Although eye-tracking technology has been used quite widely in cognitive psychology for many decades now, it has only quite recently been employed in the context of conducting educational research. In particular, eye tracking has been used to study how students solve problems in the domains of physics and mathematics (Hegarty & Just, 1993; Hegarty, Mayer, & Green, 1992; Landy, Jones & Goldstone, 2008; Suppes, 1990), reading and comprehension (Paulson & Henry, 2002; Rayner, Chace, Slattery & Ashby, 2006), and multimedia learning and interaction (van Gog & Jarodzka, 2013; van Gog & Scheiter, 2010). The particular contribution of eye-tracking to educational research has been by combining it with data of students’ physical movements and verbal utterances. Knowing where and possibly what students are looking at as they interact in a designed environment has enhanced micro-level analyses of learning to a level that had not been possible without this multi-modal approach.

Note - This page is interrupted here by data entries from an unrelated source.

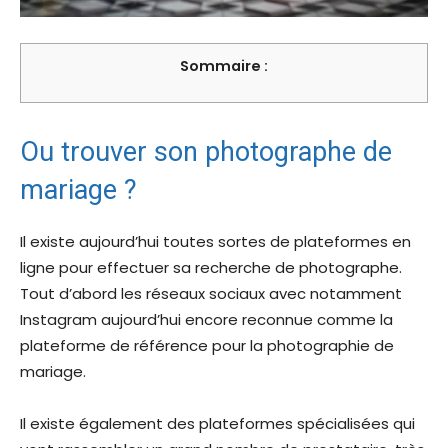
Sommaire :
Ou trouver son photographe de
mariage ?
Il existe aujourd’hui toutes sortes de plateformes en
ligne pour effectuer sa recherche de photographe.
Tout d’abord les réseaux sociaux avec notamment
Instagram aujourd’hui encore reconnue comme la
plateforme de référence pour la photographie de
mariage.
Il existe également des plateformes spécialisées qui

The purpose of this chapter is to show an application of eye-tracking in studying students’ learning of mathematics with a tablet application. As will be revealed, a proposed novelty of the chapter is that the objects that students gazed at often were not really there, in the sense that there were not objective stimuli on the tablet interface that could account for the students’ perceptual behavior. To be clear, we do not simply mean that these objects were virtual, rather, they were invented by the students as figments of their own active imagination: imaginary gestalts or assemblages that the students created spontaneously in their attempts to solve an interactive manipulation problem presented on the screen. Moreover, our data suggests that as these objects were created, the students began using information about these objects to facilitate their motor activity. At times the students would manipulate these objects, referring to them in speech and gesture as if they were actually there.
As educational researchers, these imaginary objects are important to us, because we interpret them as revealing of cognitive mechanisms at play when situated sensorimotor activity evolves into generalized conceptual understanding. In particular, we believe that these present–absent objects that our study participants are building in their mind’s eye are vital for developing mathematical concepts. We submit that these figments are evidence of a goal-oriented coordination between the sensory input and the body; what cognitive-developmental psychologists call sensorimotor schemes. That is, eye-tracking appears to give us windows onto students’ mental constructions. It could be that we are offering the field first glimpses into a form of human behavior that is fundamental to Jean Piaget’s theory of genetic epistemology known as constructivism (Abrahamson, Shayan, Bakker, & Van der Schaaf, 2016).